The rebellious young girl, Sarah Hayward (Laura Harris), decides to run away from her disapproving father, Joshua (David McCallum), but runs into Adrielo (Zachary Ansley), a disfigured teenage alien from another planet who escaped through a gap in the barrier. He and his people were also hijacked by the Triunes, but contracted a disease that slowly turned them into stone, rendering their species incompatible. But just as Joshua learns the Triunes plan on enslaving the entire human race (if they survive this brief study period), Sarah accidentally contracts the same “stone” disease from Adrielo!
Making the ultimate sacrifice, the entire neighborhood agrees to contract the disease, showing the Triunes that Earth is ‘infeasible’ for slavery.
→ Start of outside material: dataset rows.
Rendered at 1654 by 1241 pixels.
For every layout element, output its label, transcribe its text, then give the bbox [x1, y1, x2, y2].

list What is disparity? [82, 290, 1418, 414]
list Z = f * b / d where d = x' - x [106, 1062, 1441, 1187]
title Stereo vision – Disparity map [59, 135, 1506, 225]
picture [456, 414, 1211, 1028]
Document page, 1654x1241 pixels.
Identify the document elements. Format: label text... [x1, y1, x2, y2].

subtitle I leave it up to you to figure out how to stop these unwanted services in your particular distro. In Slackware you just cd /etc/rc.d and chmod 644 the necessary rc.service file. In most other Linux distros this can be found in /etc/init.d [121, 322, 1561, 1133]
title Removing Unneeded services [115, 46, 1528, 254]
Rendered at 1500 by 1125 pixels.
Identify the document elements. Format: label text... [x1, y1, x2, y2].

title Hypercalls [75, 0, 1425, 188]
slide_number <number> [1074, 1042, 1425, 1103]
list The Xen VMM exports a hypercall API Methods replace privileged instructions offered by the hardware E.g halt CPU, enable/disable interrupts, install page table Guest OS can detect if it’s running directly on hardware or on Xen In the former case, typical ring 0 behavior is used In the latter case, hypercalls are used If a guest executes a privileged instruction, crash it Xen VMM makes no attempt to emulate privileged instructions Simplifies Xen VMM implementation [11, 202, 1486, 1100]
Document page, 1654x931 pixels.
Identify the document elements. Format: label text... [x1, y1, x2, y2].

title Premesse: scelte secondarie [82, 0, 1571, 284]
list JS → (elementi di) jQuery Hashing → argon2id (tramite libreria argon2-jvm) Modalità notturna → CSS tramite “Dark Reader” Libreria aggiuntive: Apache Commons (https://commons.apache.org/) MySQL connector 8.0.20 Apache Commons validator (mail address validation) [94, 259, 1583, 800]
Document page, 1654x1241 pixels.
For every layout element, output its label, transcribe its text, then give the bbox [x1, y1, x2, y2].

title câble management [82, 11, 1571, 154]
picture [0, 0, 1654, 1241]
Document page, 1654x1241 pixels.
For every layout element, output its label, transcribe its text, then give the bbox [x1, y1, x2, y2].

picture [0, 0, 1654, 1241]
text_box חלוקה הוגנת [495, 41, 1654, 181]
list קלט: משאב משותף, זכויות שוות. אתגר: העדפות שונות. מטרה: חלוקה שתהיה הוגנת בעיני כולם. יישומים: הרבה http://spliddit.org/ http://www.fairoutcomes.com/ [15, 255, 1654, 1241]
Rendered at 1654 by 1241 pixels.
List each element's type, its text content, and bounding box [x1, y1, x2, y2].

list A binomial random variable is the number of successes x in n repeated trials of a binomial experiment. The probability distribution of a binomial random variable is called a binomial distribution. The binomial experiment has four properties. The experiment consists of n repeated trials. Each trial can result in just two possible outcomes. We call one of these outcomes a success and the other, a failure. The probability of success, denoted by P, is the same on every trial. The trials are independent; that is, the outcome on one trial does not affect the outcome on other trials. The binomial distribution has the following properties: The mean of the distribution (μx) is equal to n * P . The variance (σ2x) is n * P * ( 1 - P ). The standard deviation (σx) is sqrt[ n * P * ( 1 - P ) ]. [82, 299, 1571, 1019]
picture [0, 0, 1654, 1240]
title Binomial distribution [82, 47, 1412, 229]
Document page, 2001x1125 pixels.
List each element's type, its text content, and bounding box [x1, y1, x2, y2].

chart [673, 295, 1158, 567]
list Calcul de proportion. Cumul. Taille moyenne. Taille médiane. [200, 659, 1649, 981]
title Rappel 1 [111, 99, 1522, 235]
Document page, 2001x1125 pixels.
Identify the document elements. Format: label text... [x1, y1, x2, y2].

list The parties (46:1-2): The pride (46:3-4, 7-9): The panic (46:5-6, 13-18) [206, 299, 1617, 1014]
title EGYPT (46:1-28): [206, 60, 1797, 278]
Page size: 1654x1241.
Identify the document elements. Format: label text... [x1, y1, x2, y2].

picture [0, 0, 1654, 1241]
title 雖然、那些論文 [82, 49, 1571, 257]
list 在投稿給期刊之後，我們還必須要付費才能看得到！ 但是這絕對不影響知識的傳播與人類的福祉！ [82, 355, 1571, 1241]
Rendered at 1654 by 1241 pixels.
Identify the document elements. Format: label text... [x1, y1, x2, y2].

I’ll be honest, although the original black & white 1964 episode was far more creepier and atmospheric, this one was easier (free) to find online to watch. If you want to see the original, you’ll have to buy the original Outer Limits DVD box set, or rent it on Hulu. Just like The Twilight Zone, the original shows were far superior in script quality, direction, and acting those hackneyed attempts at resurrecting them back in 1997.
McCallum, who starred in two original Outer Limits episodes, is the only decent actor in this remake, a real a shame since there are only a handful of these 1995-2002 shows that showed any promise, much like that lousy Twilight Zone reboot of 1985, which had only one or two good episodes. The acting here is generally poor, it’s shot on video, so the production quality looks cheap and high-schoolish, and let’s not get into how bad the scripts is. Suffice to say, this remake wasn’t good at all, as are most remakes. Stick to the original, people, you can’t go wrong with the original.